O dziwo The Blues rozpoczęli tegoroczne rozgrywki w fatalnym stylu. Najpierw przed samym startem ligowych zmagań przegrali rywalizację o Tarczę Wspólnoty, a na inaugurację Premier League niespodziewanie ulegli na własnym boisku drużynie Burnley. Wydawało się, że może być jeszcze gorzej, ponieważ już w 2. kolejce musieli się zmierzyć na Wembley z silnym Tottenhamem, jednak właśnie w tym spotkaniu pokazali swój mistrzowski charakter, pokonując Koguty 2:1. Wszyscy dobrze pamiętamy zeszłoroczne spotkanie z Chelsea na Emirates, kiedy to Arsenal rozbił drużynę Antonio Conte. Można powiedzieć, że był to przełomowy moment całego sezonu, gdyż po tej porażce Włoch zmienił ustawienie zespołu, a jego podopieczni wygrali kolejne 13 spotkań z rzędu. Właśnie taka umiejętność szybkiego podnoszenia się po przegranych charakteryzuje najlepsze drużyny. Obecnie The Blues są na fali wznoszącej. W lidze udało im się jeszcze pokonać Leicester City i Everton, a w środku tygodnia rozgromili azerski Quarabag. W niedzielę Kanonierzy z pewnością będą musieli zwrócić specjalną uwagę na Alvaro Moratę. Hiszpan bez żadnych kompleksów wkomponował się w warunki Premier League i ma na swoim koncie 2 asysty i 3 gole. Jak zwykle niebezpieczni będą również skrzydłowi, wspierani ofensywnie usposobionymi wahadłowymi. Za przerywanie ataków Arsenalu będzie oczywiście odpowiadał N'golo Kante, który niewątpliwie jest jednym z najlepszych defensywnych pomocników świata.

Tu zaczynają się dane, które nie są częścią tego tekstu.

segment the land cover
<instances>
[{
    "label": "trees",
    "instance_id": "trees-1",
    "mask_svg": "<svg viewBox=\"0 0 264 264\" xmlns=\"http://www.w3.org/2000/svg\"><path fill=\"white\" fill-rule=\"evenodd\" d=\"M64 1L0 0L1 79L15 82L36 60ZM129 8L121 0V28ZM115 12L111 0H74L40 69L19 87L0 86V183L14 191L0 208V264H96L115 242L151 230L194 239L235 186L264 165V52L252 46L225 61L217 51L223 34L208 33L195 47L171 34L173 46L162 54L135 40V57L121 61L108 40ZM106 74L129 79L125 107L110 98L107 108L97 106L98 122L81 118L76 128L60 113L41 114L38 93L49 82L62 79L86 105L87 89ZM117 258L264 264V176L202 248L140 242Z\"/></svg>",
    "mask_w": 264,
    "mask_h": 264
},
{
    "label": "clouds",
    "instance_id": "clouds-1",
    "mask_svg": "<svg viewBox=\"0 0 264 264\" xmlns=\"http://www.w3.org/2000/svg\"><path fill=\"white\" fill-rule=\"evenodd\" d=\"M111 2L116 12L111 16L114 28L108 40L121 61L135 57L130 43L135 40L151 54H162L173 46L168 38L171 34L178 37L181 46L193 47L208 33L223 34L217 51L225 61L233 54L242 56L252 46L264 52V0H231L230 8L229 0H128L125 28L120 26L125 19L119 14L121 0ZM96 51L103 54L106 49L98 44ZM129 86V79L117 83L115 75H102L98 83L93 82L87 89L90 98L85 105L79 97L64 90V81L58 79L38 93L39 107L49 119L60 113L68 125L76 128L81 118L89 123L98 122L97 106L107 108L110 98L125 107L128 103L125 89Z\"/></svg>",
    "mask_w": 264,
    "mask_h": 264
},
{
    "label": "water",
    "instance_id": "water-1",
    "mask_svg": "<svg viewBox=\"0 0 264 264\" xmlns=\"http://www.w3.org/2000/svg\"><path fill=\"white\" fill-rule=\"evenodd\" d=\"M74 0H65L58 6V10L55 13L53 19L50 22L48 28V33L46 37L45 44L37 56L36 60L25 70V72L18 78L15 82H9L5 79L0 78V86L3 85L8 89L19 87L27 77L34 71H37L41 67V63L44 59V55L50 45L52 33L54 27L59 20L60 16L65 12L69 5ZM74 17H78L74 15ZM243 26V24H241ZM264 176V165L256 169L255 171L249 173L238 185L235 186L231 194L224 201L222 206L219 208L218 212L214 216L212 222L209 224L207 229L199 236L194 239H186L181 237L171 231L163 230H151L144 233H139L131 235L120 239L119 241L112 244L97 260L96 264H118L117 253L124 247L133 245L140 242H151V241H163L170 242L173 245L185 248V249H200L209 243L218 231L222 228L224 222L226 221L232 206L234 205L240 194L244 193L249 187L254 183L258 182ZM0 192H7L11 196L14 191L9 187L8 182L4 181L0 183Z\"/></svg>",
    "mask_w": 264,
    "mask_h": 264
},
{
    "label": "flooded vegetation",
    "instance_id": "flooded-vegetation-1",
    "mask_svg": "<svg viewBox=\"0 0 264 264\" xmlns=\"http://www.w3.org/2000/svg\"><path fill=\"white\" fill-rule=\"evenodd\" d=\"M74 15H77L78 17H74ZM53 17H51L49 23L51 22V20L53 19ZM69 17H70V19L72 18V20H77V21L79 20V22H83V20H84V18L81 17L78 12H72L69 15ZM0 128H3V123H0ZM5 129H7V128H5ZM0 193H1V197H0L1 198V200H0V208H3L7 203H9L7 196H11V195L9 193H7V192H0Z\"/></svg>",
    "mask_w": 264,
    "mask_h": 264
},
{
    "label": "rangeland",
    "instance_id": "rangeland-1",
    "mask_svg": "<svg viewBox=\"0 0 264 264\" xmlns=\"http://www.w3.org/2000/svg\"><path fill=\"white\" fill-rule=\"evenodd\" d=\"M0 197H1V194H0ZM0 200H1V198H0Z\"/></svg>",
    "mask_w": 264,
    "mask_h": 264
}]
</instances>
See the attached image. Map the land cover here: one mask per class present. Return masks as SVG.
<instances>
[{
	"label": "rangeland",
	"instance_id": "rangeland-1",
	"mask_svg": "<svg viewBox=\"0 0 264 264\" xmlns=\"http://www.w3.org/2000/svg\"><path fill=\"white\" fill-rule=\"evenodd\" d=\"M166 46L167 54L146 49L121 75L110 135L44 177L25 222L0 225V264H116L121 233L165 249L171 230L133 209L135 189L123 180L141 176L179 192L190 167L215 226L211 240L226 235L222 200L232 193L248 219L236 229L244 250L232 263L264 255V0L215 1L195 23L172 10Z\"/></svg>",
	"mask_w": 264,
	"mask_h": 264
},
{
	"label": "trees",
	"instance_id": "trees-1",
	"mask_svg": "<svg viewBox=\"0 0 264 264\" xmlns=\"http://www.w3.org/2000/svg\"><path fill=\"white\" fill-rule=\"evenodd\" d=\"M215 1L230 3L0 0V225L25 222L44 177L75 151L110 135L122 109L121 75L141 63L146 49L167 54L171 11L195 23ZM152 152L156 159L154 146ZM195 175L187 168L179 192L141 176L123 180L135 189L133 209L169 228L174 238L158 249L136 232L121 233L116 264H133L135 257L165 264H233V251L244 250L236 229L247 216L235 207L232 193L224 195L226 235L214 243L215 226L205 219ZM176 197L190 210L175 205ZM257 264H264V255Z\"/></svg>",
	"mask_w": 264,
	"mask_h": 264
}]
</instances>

Przechodząc do samego Arsenalu, ciężko powiedzieć, czy ostatnie dwa zwycięstwa napawają optymizmem przed niedzielnym starciem na Stamford Bridge. Wygrana z Bournemouth była przekonująca, jednak nie zapominajmy, że zawodnicy Eddiego Howe'a na obecną chwilę są najsłabszym zespołem w całej ligowej stawce. Inauguracja Ligi Europy również zakończyła się happy endem, jednak gdy przypomnimy sobie grę Kanonierów z pierwszej połowy wczorajszego meczu, to nie ma zbyt wielu powodów do uśmiechu. Jedno jest pewne, jeśli The Gunners rozpoczną spotkanie przeciwko Chelsea w podobnym stylu, jak zrobili to z niemieckim zespołem, to już po pierwszej połowie gospodarze będą mogli sobie przypisać komplet punktów, a zawodnicy Wengera będą mogli jedynie się postarać o zniwelowanie rozmiarów porażki. Właśnie dlatego pełna koncentracja od pierwszych minut będzie kluczowym elementem. Jeśli chodzi o silne strony Kanonierów, to z pewnością może nas cieszyć forma Seada Kolasinaca. Bośniak praktycznie w każdym meczu stwarza zagrożenie pod bramką rywali. Na pierwszy rzut oka widać, że zależy mu tylko na zwycięstwie i właśnie takich ludzi Arsenal potrzebuje. W czwartkowy wieczór znów zabłysnął Alexis Sanchez, wokół którego powstała negatywna otoczka, po jego niedoszłym transferze do Manchesteru City. Chilijczyk pokazał, że gdy jest na boisku, to nadal chce dawać z siebie wszystko, jednak można się spodziewać, że w niedzielę mecz znów rozpocznie na ławce, a jego miejsce w podstawie zajmie Danny Welbeck. Anglik mógł wczoraj odpocząć, a przypominając sobie jego bardzo udany mecz przeciwko Wisienkom, to bardzo możliwe, że to właśnie na niego postawi Boss. Taki kredyt zaufania może dać Danny'emu zastrzyk pewności siebie, bo nie można mu zabierać tego, że potrafi sobie wykreować sporo bramkowych sytuacji, jego największym problemem jest jednak ich wykańczanie. Miejmy nadzieję, że mecz z mistrzami Anglii będzie jego przełomowym występem.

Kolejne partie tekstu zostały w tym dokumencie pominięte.